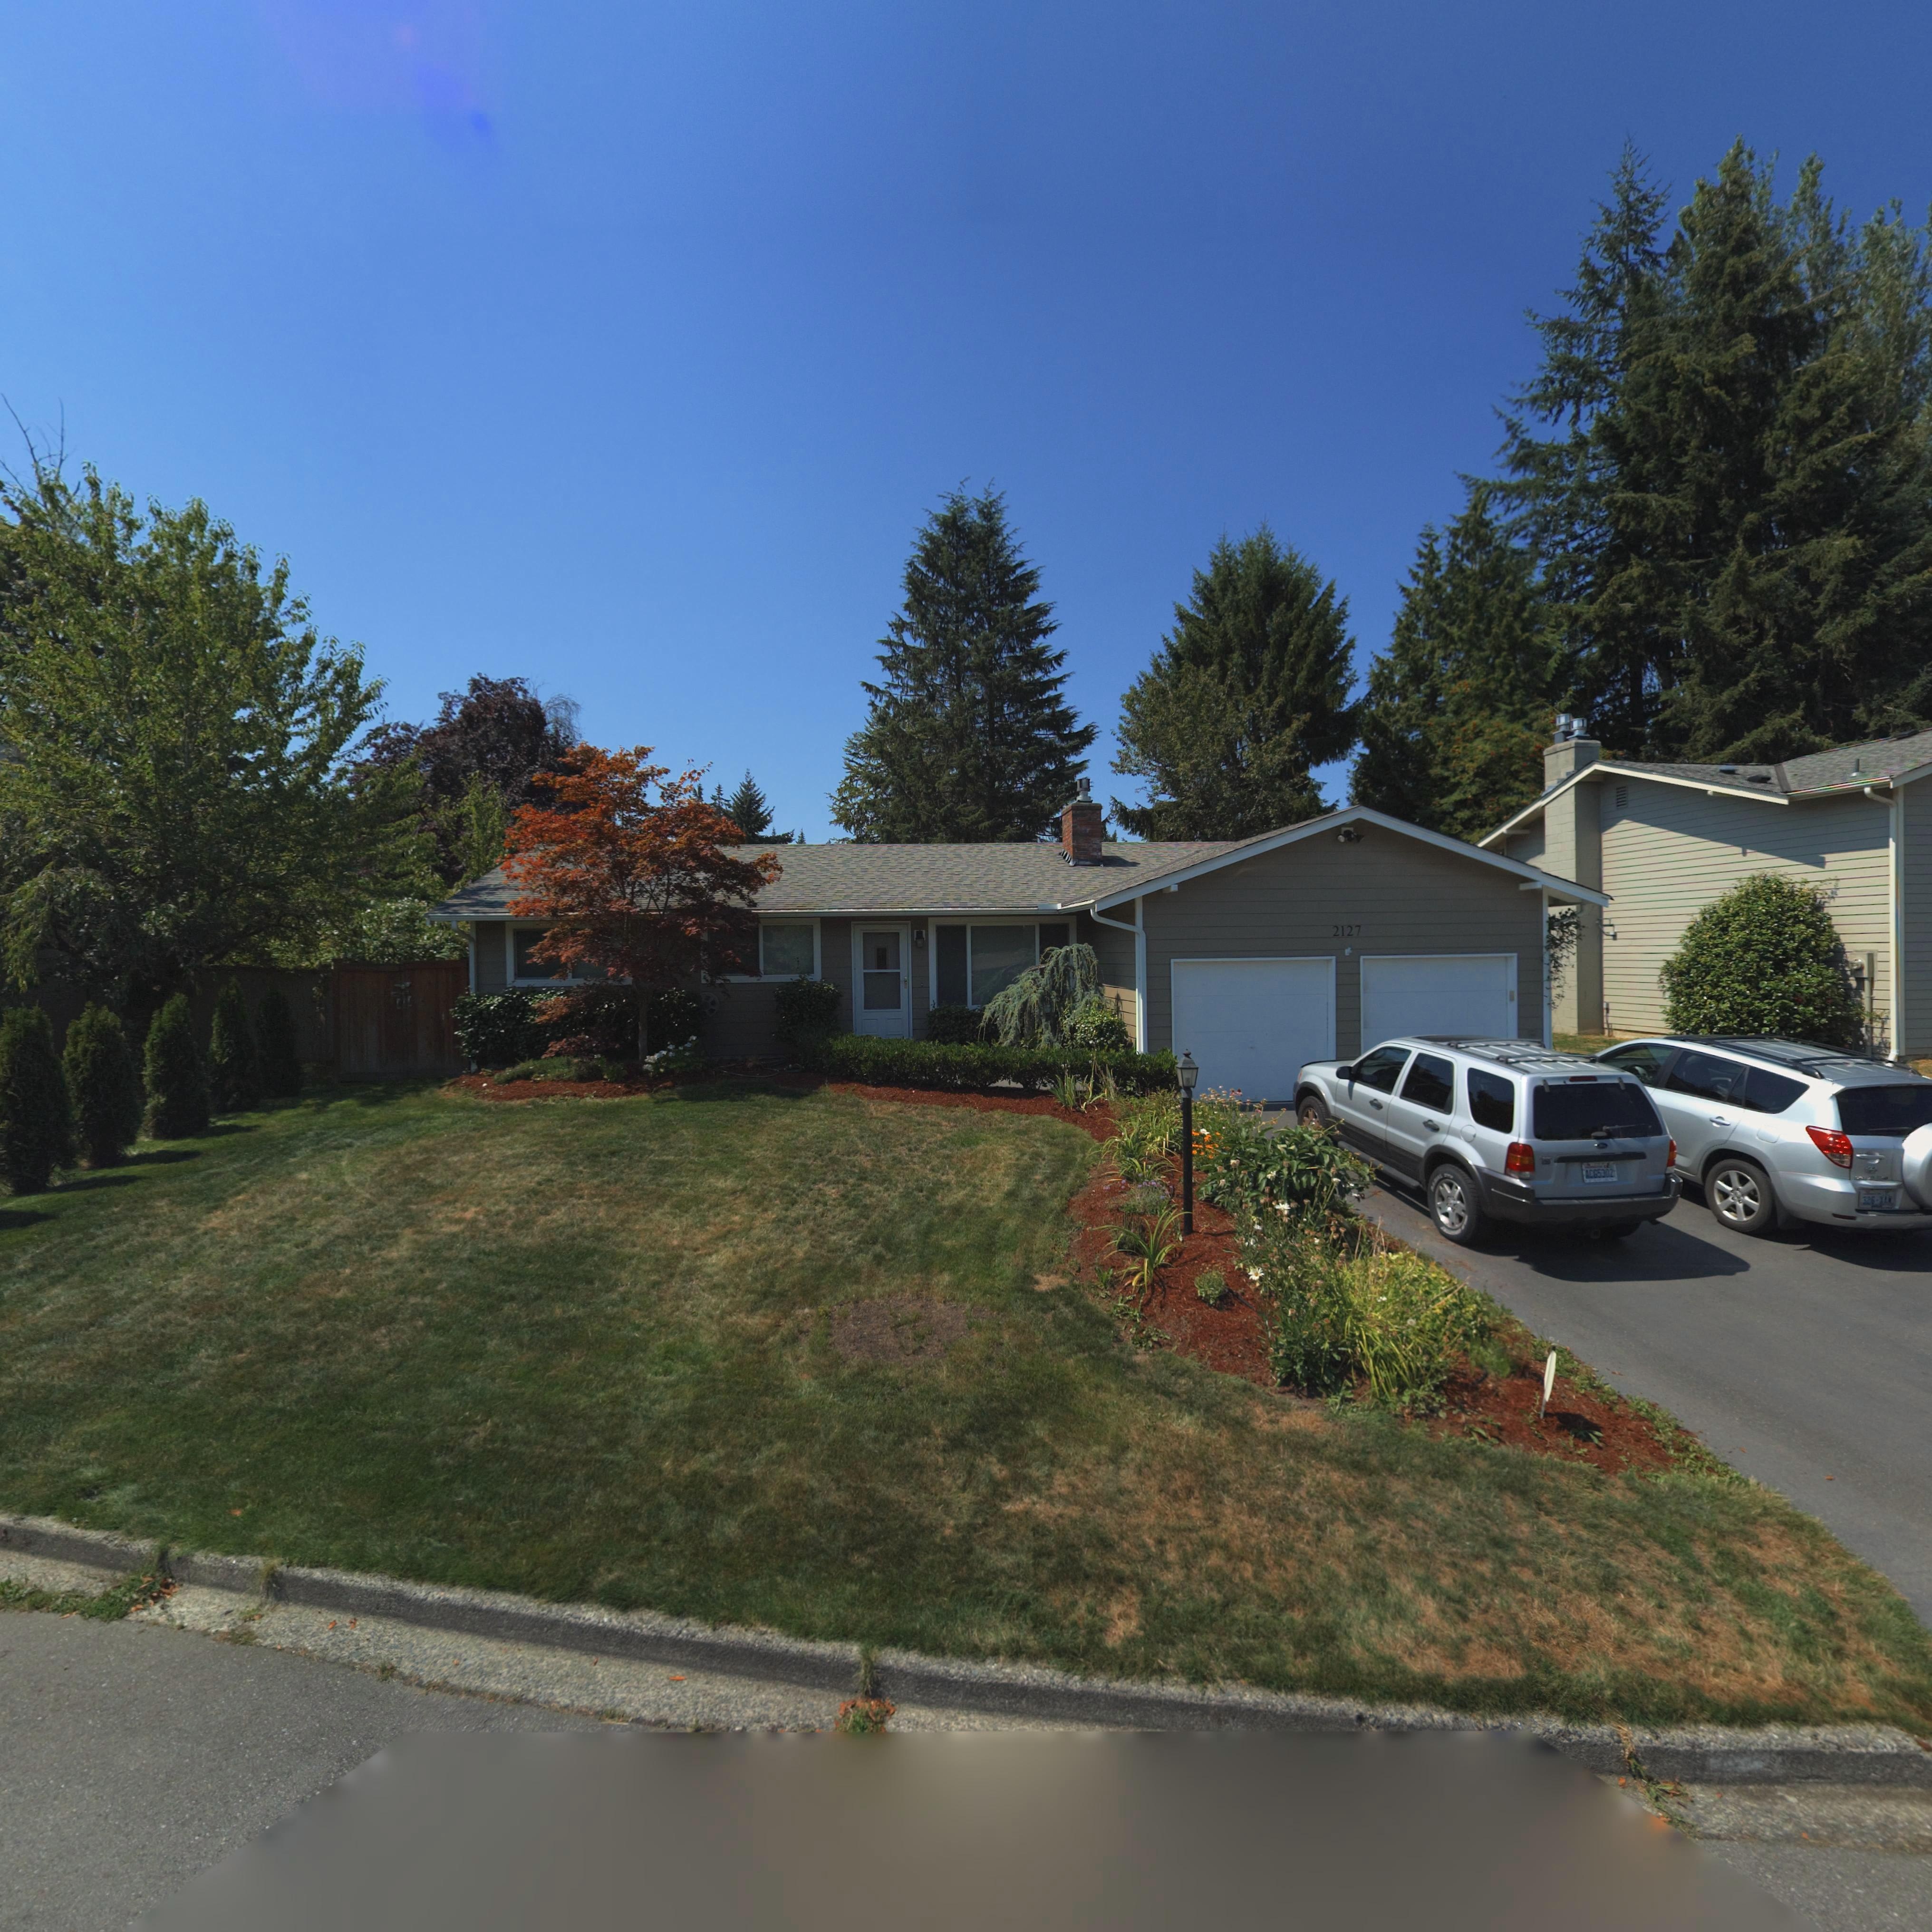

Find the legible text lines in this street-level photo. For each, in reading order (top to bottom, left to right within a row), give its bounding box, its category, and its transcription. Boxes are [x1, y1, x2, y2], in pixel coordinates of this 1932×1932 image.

[1331, 924, 1362, 937] StreetNumber: 2127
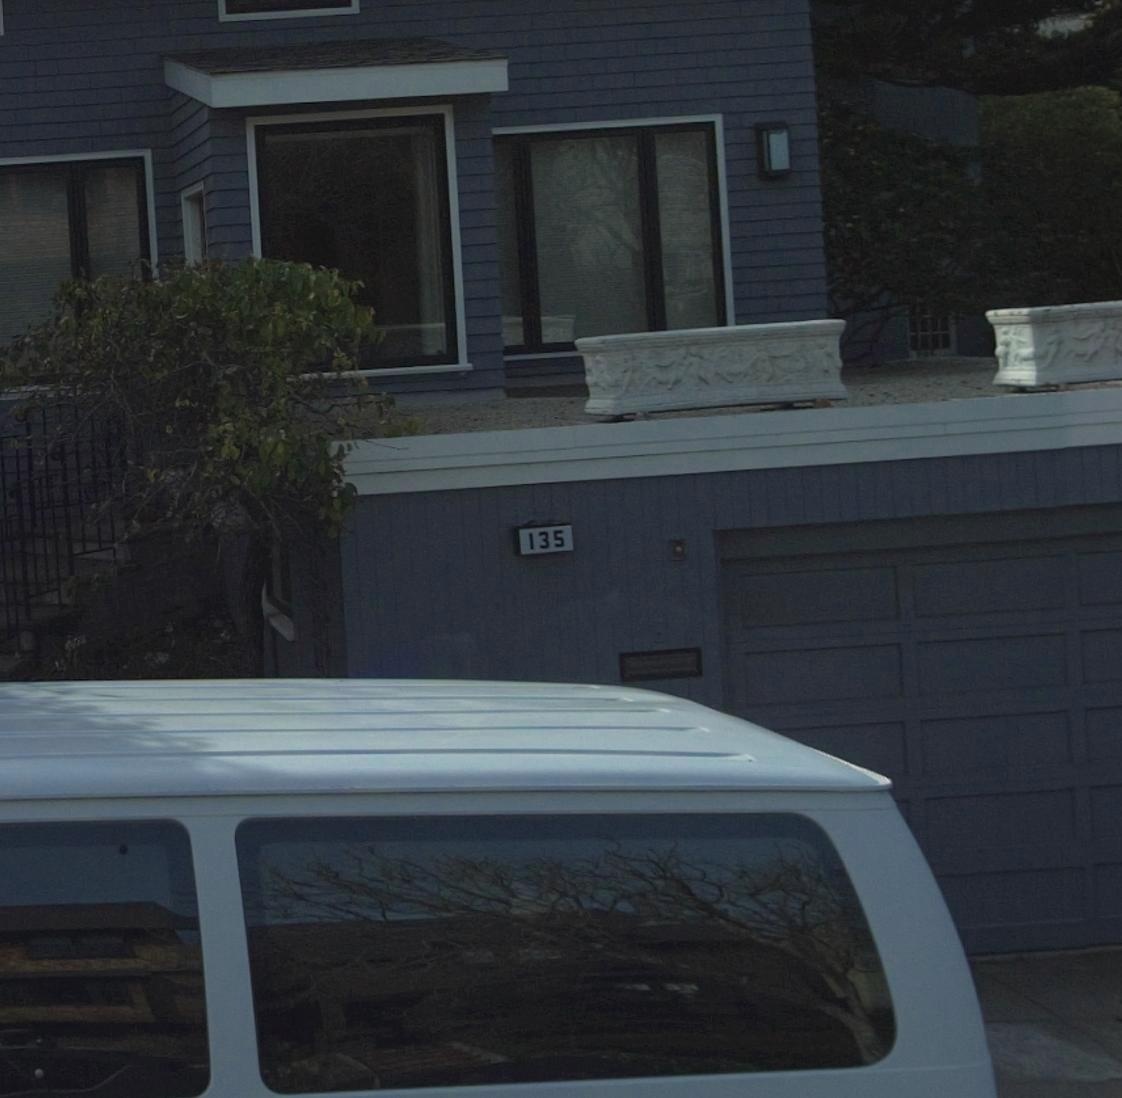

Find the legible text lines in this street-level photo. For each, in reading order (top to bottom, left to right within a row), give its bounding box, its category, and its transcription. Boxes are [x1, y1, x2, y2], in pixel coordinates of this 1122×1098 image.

[526, 529, 567, 551] StreetNumber: 135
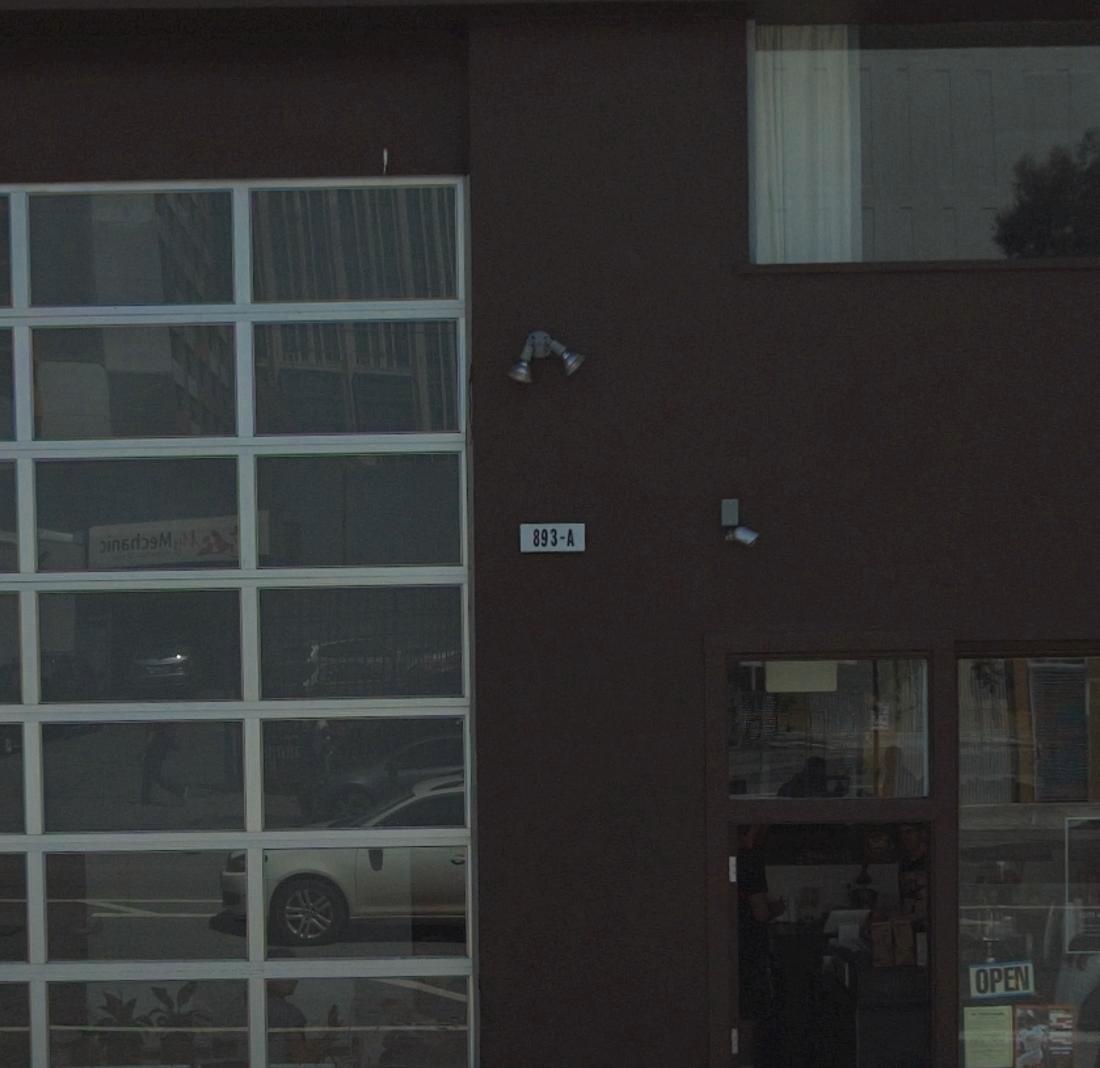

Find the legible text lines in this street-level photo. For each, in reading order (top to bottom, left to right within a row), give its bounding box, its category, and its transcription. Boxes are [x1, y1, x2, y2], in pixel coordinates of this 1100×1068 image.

[532, 528, 576, 547] StreetNumber: 893-A
[974, 965, 1030, 994] None: OPEN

Given task:
Can you reproduce every line of the material above verbatim, omitting the pictures?

Exercise solution:
Find the legible text lines in this street-level photo. For each, in reading order (top to bottom, left to right within a row), give its bounding box, its category, and its transcription. Boxes are [x1, y1, x2, y2], in pixel coordinates of this 1932×1932 image.

[1331, 924, 1362, 937] StreetNumber: 2127

Find the legible text lines in this street-level photo. For each, in reading order (top to bottom, left to right within a row), give its bounding box, its category, and its transcription. Boxes are [x1, y1, x2, y2], in pixel coordinates of this 1122×1098 image.

[526, 529, 567, 551] StreetNumber: 135

Find the legible text lines in this street-level photo. For each, in reading order (top to bottom, left to right within a row), give its bounding box, its category, and its transcription. Boxes are [x1, y1, x2, y2], in pixel coordinates of this 1100×1068 image.

[532, 528, 576, 547] StreetNumber: 893-A
[974, 965, 1030, 994] None: OPEN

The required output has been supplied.